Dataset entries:
* * * * *

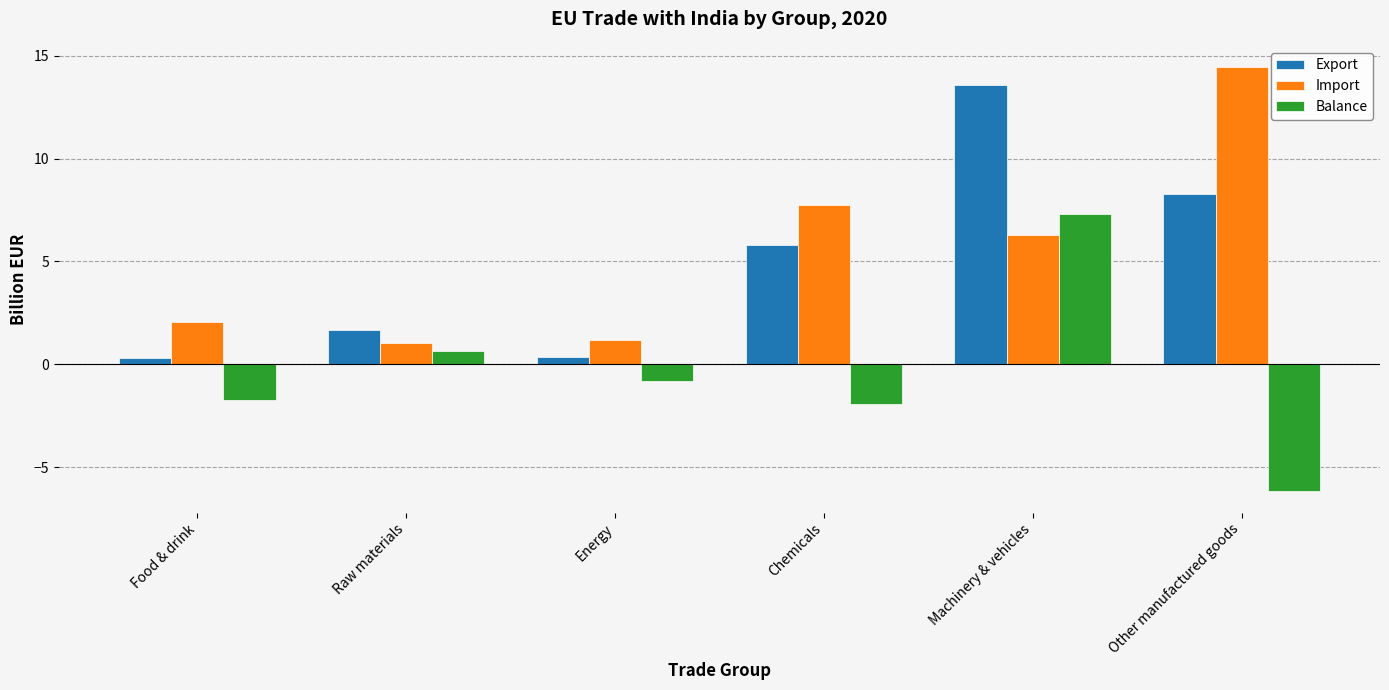

Which series has the largest total across all categories?

Import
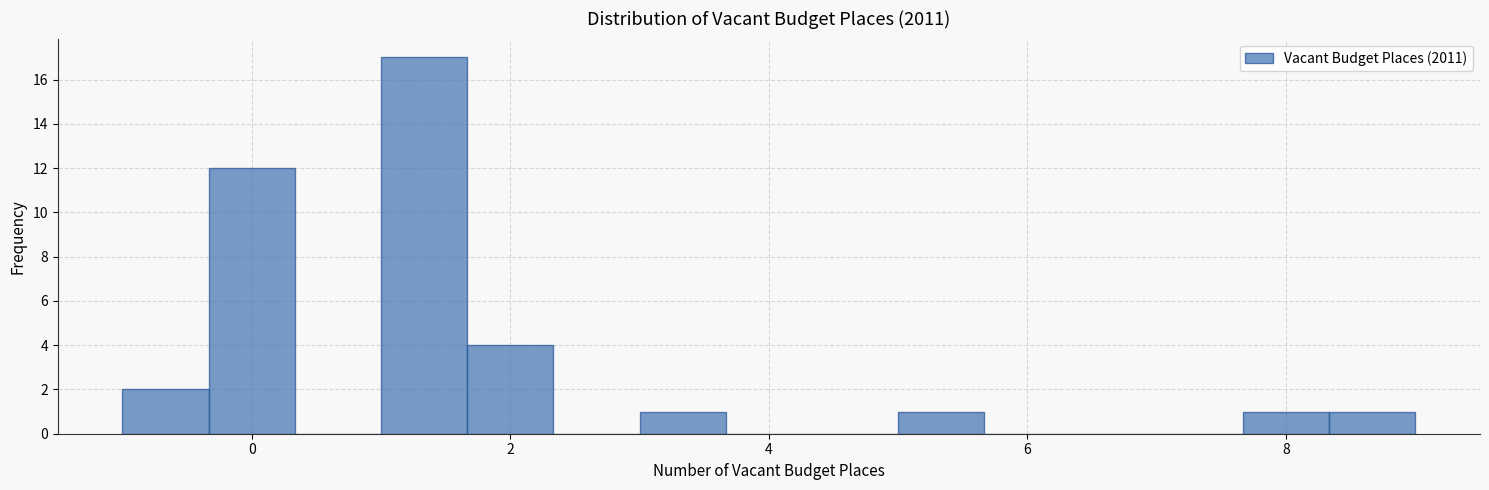

Read against the x-axis, roughly where is the centre of the tallest bar?

1.4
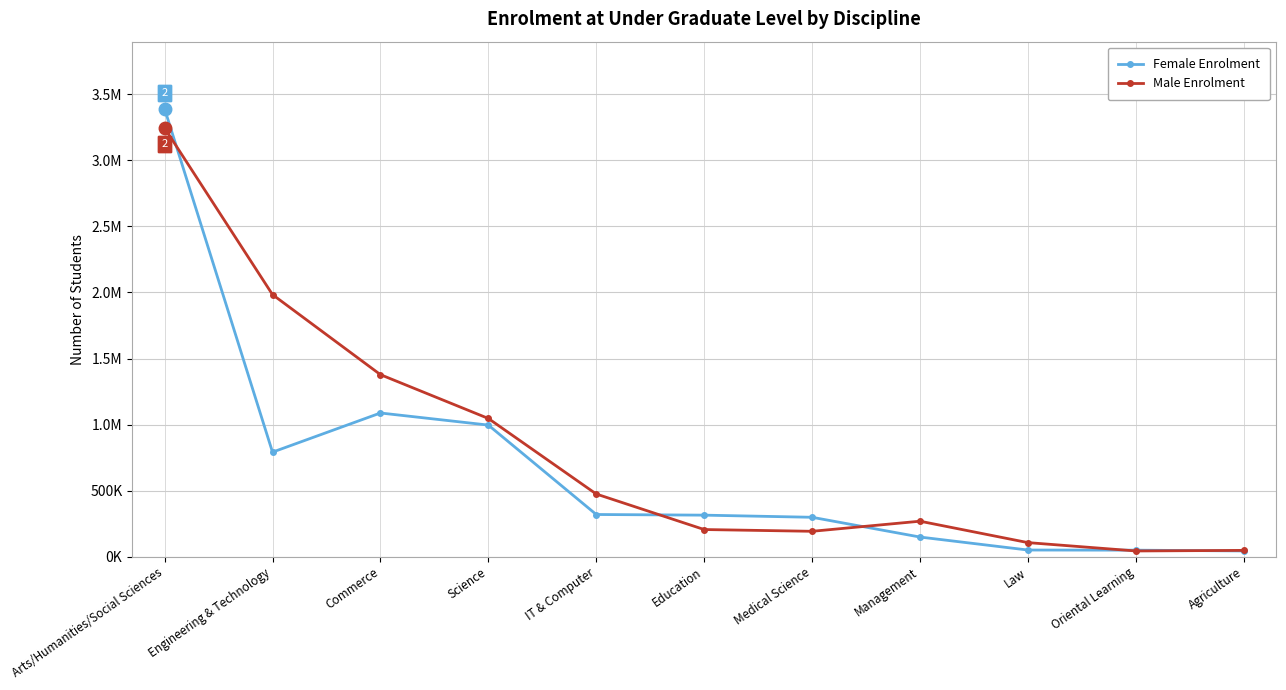

Reading left to right, what are all the values shown in this chart?

Female Enrolment: Arts/Humanities/Social Sciences=3390625	Engineering & Technology=790965	Commerce=1087458	Science=995810	IT & Computer=318790	Education=313859	Medical Science=297715	Management=148059	Law=49727	Oriental Learning=48735	Agriculture=42704
Male Enrolment: Arts/Humanities/Social Sciences=3245320	Engineering & Technology=1983863	Commerce=1377818	Science=1046019	IT & Computer=473907	Education=204934	Medical Science=191586	Management=267991	Law=105886	Oriental Learning=42704	Agriculture=47041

* * * * *

| Work required |
Reproduce all of the material with "x-axis" swapped for "horizontal axis" and every other character unchanged. Omit the pictures from the output.

| Response to the task |
Which series has the largest total across all categories?

Import

Read against the horizontal axis, roughly where is the centre of the tallest bar?

1.4

Reading left to right, what are all the values shown in this chart?

Female Enrolment: Arts/Humanities/Social Sciences=3390625	Engineering & Technology=790965	Commerce=1087458	Science=995810	IT & Computer=318790	Education=313859	Medical Science=297715	Management=148059	Law=49727	Oriental Learning=48735	Agriculture=42704
Male Enrolment: Arts/Humanities/Social Sciences=3245320	Engineering & Technology=1983863	Commerce=1377818	Science=1046019	IT & Computer=473907	Education=204934	Medical Science=191586	Management=267991	Law=105886	Oriental Learning=42704	Agriculture=47041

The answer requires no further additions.